● Exercise goal:
A faithful transcription of all the data, images excluded, is the required answer.

● Supplied data:
******

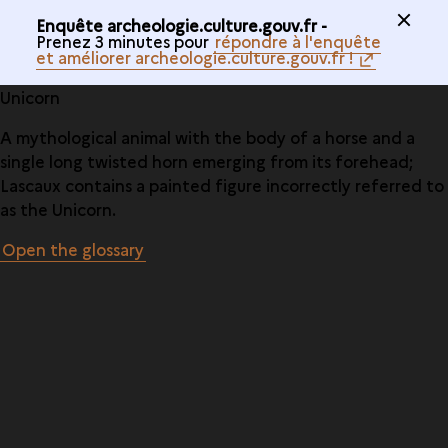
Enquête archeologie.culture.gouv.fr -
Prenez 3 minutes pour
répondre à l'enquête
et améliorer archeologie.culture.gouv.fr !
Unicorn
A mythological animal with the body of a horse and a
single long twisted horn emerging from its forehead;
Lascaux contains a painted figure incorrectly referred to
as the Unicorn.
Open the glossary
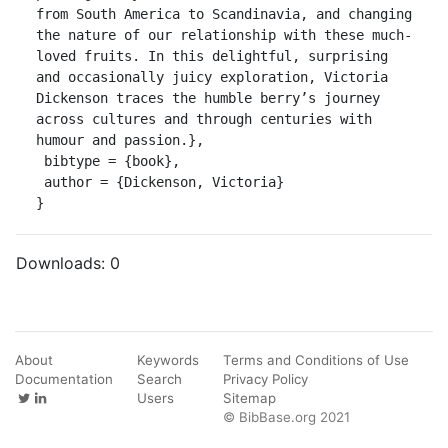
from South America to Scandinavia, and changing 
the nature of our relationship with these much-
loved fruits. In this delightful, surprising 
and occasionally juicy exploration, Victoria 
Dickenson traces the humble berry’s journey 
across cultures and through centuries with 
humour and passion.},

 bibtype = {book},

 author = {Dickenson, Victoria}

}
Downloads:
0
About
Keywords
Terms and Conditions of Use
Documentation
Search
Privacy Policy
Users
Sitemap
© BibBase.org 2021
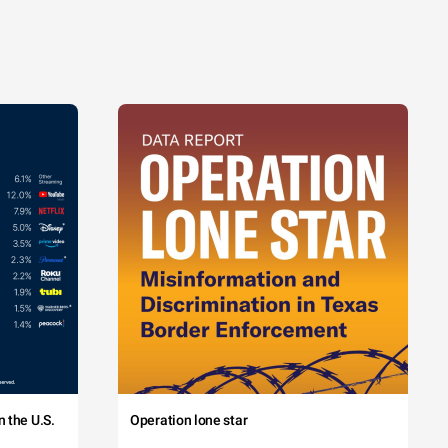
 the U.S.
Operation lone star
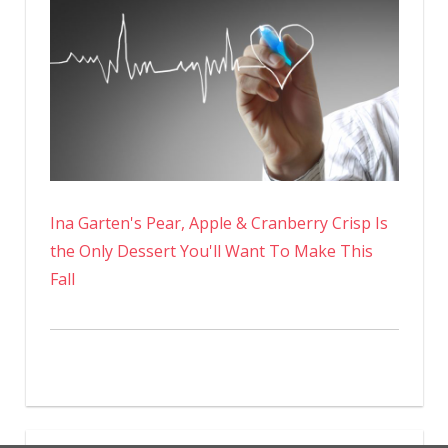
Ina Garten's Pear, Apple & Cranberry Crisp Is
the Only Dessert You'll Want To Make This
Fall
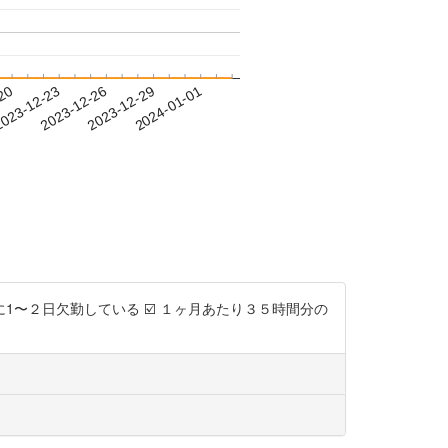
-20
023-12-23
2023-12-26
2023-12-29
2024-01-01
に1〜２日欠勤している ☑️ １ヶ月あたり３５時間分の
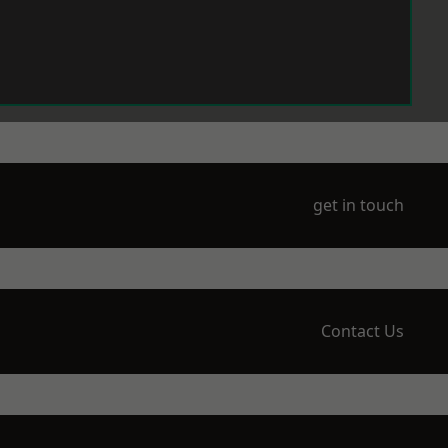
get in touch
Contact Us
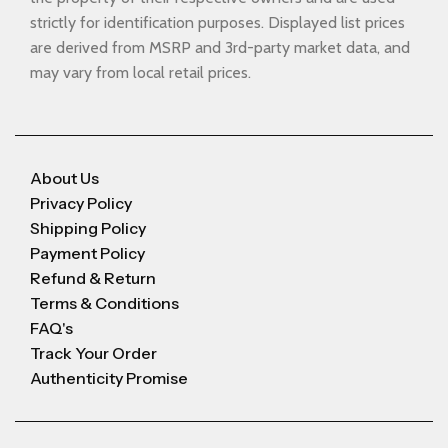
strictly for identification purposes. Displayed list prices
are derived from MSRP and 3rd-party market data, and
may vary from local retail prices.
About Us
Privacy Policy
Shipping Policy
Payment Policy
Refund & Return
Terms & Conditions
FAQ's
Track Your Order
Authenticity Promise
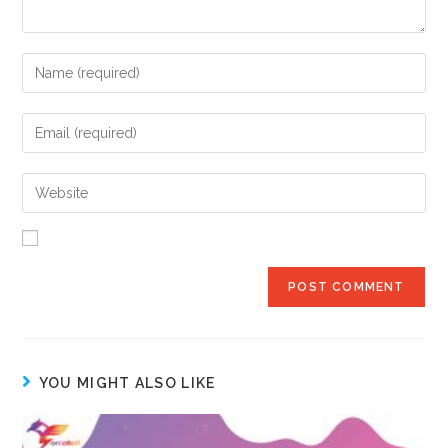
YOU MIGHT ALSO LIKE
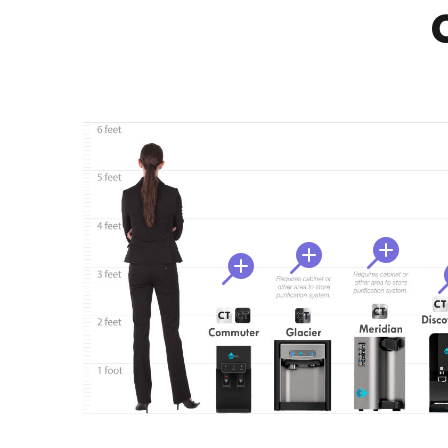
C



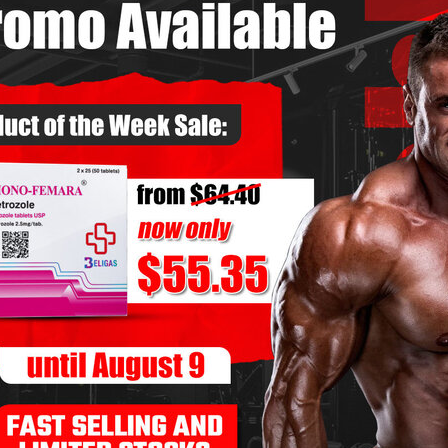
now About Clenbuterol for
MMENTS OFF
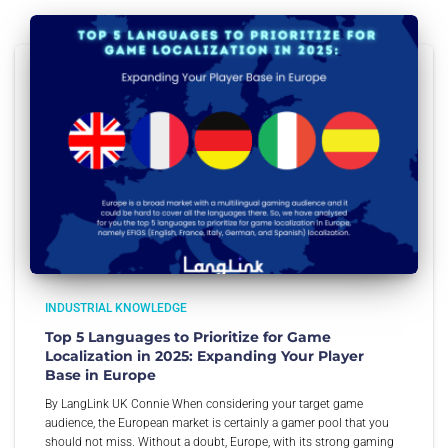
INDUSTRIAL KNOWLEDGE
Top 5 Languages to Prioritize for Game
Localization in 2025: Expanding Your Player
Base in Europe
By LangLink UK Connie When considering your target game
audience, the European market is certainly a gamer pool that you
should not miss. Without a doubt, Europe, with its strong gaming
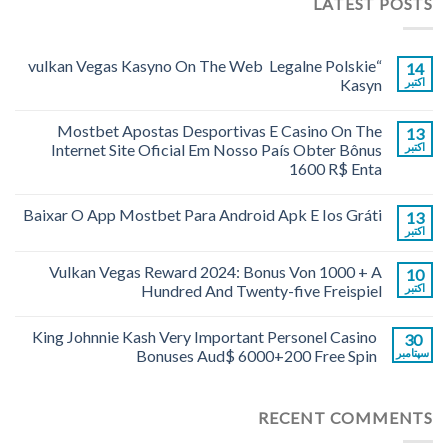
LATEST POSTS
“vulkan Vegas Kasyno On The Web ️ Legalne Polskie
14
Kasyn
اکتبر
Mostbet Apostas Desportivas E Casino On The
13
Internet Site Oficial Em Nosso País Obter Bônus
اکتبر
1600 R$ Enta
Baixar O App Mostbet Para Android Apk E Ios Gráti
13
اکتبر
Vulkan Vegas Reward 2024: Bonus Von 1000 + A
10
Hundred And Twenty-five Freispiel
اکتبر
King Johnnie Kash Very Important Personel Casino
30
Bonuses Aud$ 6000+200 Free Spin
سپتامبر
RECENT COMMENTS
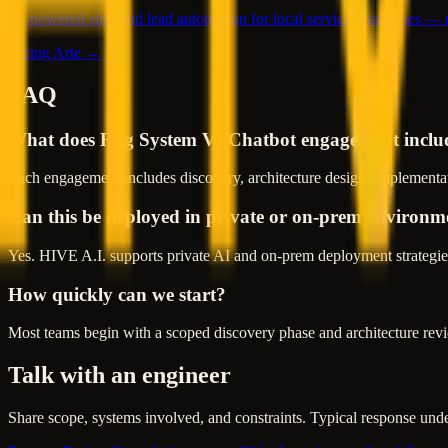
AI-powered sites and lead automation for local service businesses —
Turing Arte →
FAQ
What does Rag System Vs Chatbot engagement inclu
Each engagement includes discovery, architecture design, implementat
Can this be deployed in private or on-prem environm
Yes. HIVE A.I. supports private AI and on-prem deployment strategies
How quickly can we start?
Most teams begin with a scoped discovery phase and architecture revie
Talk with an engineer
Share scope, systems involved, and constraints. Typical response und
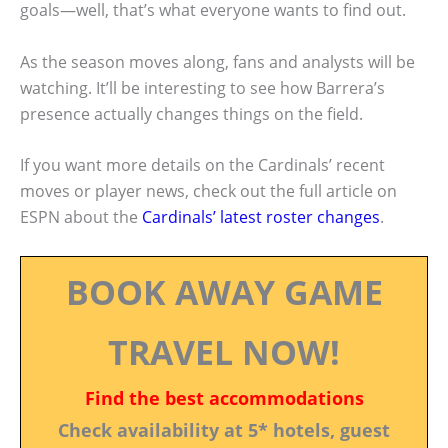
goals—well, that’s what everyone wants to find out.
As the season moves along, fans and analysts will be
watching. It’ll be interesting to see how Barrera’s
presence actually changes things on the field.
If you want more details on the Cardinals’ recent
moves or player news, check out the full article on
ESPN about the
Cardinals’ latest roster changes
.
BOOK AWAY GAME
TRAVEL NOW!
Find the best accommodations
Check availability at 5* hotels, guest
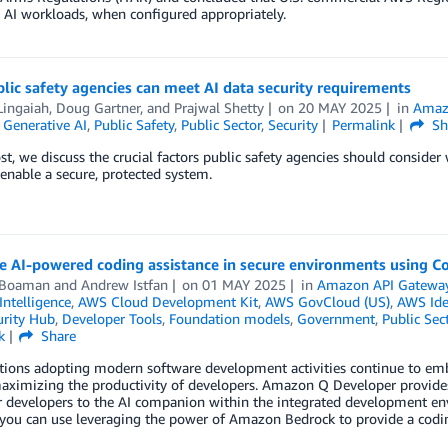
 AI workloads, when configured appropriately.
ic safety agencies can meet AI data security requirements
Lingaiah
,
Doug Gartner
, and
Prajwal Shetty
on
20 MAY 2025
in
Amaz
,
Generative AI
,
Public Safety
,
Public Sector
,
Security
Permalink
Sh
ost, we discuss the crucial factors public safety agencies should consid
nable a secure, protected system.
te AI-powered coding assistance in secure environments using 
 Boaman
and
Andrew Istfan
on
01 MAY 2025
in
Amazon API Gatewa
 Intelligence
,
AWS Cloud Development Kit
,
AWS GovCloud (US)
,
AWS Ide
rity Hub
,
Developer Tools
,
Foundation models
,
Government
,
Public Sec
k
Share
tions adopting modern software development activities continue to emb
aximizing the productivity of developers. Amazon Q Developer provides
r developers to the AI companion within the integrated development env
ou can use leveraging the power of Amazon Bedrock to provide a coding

******

● Your solution:
Enquête archeologie.culture.gouv.fr -
Prenez 3 minutes pour
répondre à l'enquête
et améliorer archeologie.culture.gouv.fr !
Unicorn
A mythological animal with the body of a horse and a
single long twisted horn emerging from its forehead;
Lascaux contains a painted figure incorrectly referred to
as the Unicorn.
Open the glossary
from South America to Scandinavia, and changing 
the nature of our relationship with these much-
loved fruits. In this delightful, surprising 
and occasionally juicy exploration, Victoria 
Dickenson traces the humble berry’s journey 
across cultures and through centuries with 
humour and passion.},

 bibtype = {book},

 author = {Dickenson, Victoria}

}
Downloads:
0
About
Keywords
Terms and Conditions of Use
Documentation
Search
Privacy Policy
Users
Sitemap
© BibBase.org 2021
 the U.S.
Operation lone star
Ina Garten's Pear, Apple & Cranberry Crisp Is
the Only Dessert You'll Want To Make This
Fall
-20
023-12-23
2023-12-26
2023-12-29
2024-01-01
に1〜２日欠勤している ☑️ １ヶ月あたり３５時間分の
get in touch
Contact Us
strictly for identification purposes. Displayed list prices
are derived from MSRP and 3rd-party market data, and
may vary from local retail prices.
About Us
Privacy Policy
Shipping Policy
Payment Policy
Refund & Return
Terms & Conditions
FAQ's
Track Your Order
Authenticity Promise
YOU MIGHT ALSO LIKE
C



now About Clenbuterol for
MMENTS OFF
INDUSTRIAL KNOWLEDGE
Top 5 Languages to Prioritize for Game
Localization in 2025: Expanding Your Player
Base in Europe
By LangLink UK Connie When considering your target game
audience, the European market is certainly a gamer pool that you
should not miss. Without a doubt, Europe, with its strong gaming
LATEST POSTS
“vulkan Vegas Kasyno On The Web ️ Legalne Polskie
14
Kasyn
اکتبر
Mostbet Apostas Desportivas E Casino On The
13
Internet Site Oficial Em Nosso País Obter Bônus
اکتبر
1600 R$ Enta
Baixar O App Mostbet Para Android Apk E Ios Gráti
13
اکتبر
Vulkan Vegas Reward 2024: Bonus Von 1000 + A
10
Hundred And Twenty-five Freispiel
اکتبر
King Johnnie Kash Very Important Personel Casino
30
Bonuses Aud$ 6000+200 Free Spin
سپتامبر
RECENT COMMENTS
AI-powered sites and lead automation for local service businesses —
Turing Arte →
FAQ
What does Rag System Vs Chatbot engagement inclu
Each engagement includes discovery, architecture design, implementat
Can this be deployed in private or on-prem environm
Yes. HIVE A.I. supports private AI and on-prem deployment strategies
How quickly can we start?
Most teams begin with a scoped discovery phase and architecture revie
Talk with an engineer
Share scope, systems involved, and constraints. Typical response und
goals—well, that’s what everyone wants to find out.
As the season moves along, fans and analysts will be
watching. It’ll be interesting to see how Barrera’s
presence actually changes things on the field.
If you want more details on the Cardinals’ recent
moves or player news, check out the full article on
ESPN about the
Cardinals’ latest roster changes
.
BOOK AWAY GAME
TRAVEL NOW!
Find the best accommodations
Check availability at 5* hotels, guest
 AI workloads, when configured appropriately.
ic safety agencies can meet AI data security requirements
Lingaiah
,
Doug Gartner
, and
Prajwal Shetty
on
20 MAY 2025
in
Amaz
,
Generative AI
,
Public Safety
,
Public Sector
,
Security
Permalink
Sh
ost, we discuss the crucial factors public safety agencies should consid
nable a secure, protected system.
te AI-powered coding assistance in secure environments using 
 Boaman
and
Andrew Istfan
on
01 MAY 2025
in
Amazon API Gatewa
 Intelligence
,
AWS Cloud Development Kit
,
AWS GovCloud (US)
,
AWS Ide
rity Hub
,
Developer Tools
,
Foundation models
,
Government
,
Public Sec
k
Share
tions adopting modern software development activities continue to emb
aximizing the productivity of developers. Amazon Q Developer provides
r developers to the AI companion within the integrated development env
ou can use leveraging the power of Amazon Bedrock to provide a coding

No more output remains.